■ WHAT YOU SHOULD DO ■
Take the records below from their first line through the line holding "Identify the document", and set each of those lines down exactly, without pictures.
□ □ □ □ □ □ □
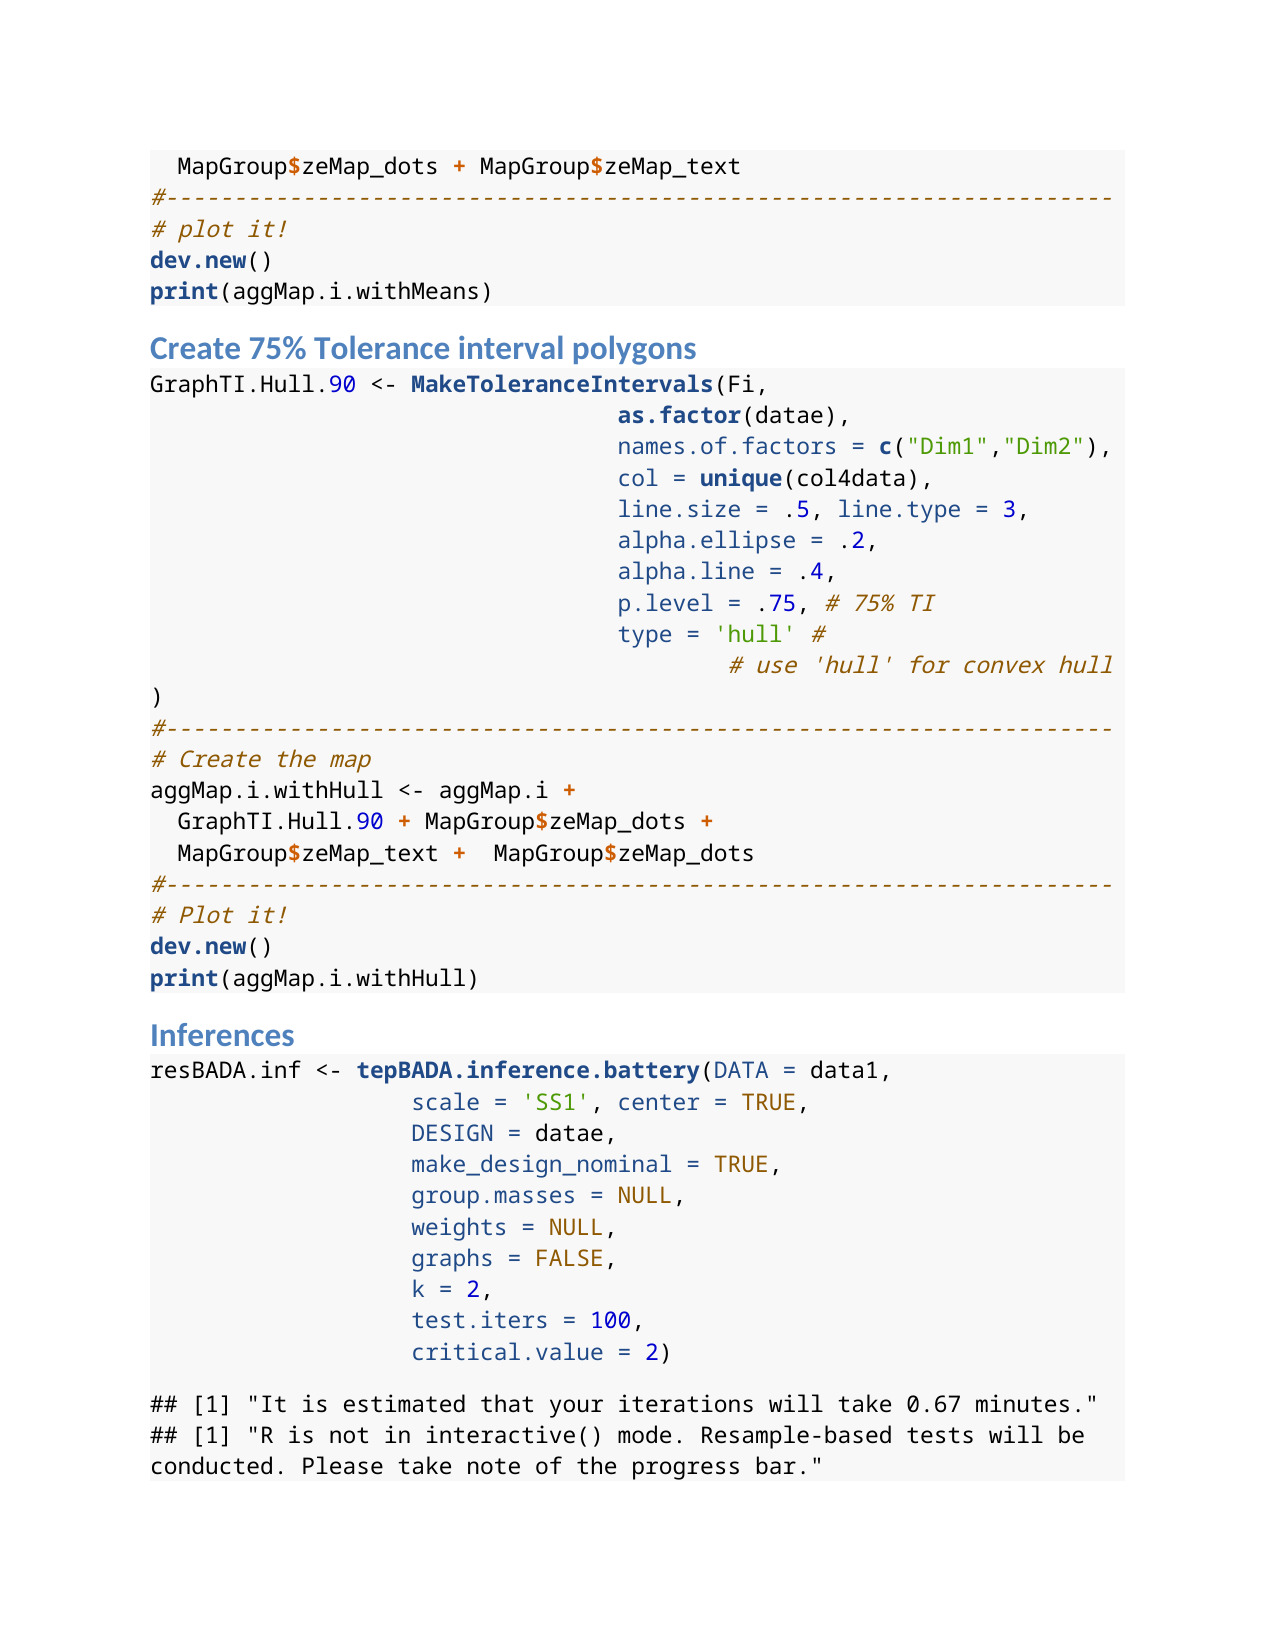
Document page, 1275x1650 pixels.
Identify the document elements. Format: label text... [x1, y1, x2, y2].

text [150, 1388, 1125, 1481]
text GraphTI.Hull.90 <- MakeToleranceIntervals(Fi, as.factor(datae), names.of.factors = c("Dim1","Dim2"), col = unique(col4data), line.size = .5, line.type = 3, alpha.ellipse = .2, alpha.line = .4, p.level = .75, # 75% TI type = 'hull' # # use 'hull' for convex hull ) #--------------------------------------------------------------------- # Create the map aggMap.i.withHull <- aggMap.i + GraphTI.Hull.90 + MapGroup$zeMap_dots + MapGroup$zeMap_text + MapGroup$zeMap_dots #--------------------------------------------------------------------- # Plot it! dev.new() print(aggMap.i.withHull) [164, 368, 1125, 993]
subtitle Create 75% Tolerance interval polygons [150, 327, 1125, 368]
text resBADA.inf <- tepBADA.inference.battery(DATA = data1, scale = 'SS1', center = TRUE, DESIGN = datae, make_design_nominal = TRUE, group.masses = NULL, weights = NULL, graphs = FALSE, k = 2, test.iters = 100, critical.value = 2) [494, 1054, 1125, 1367]
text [150, 150, 1125, 306]
subtitle Inferences [150, 1014, 1125, 1054]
□ □ □ □ □ □ □
■ SOLUTION TO THIS PROBLEM ■
Document page, 1275x1650 pixels.
Identify the document elements. Format: label text... [x1, y1, x2, y2].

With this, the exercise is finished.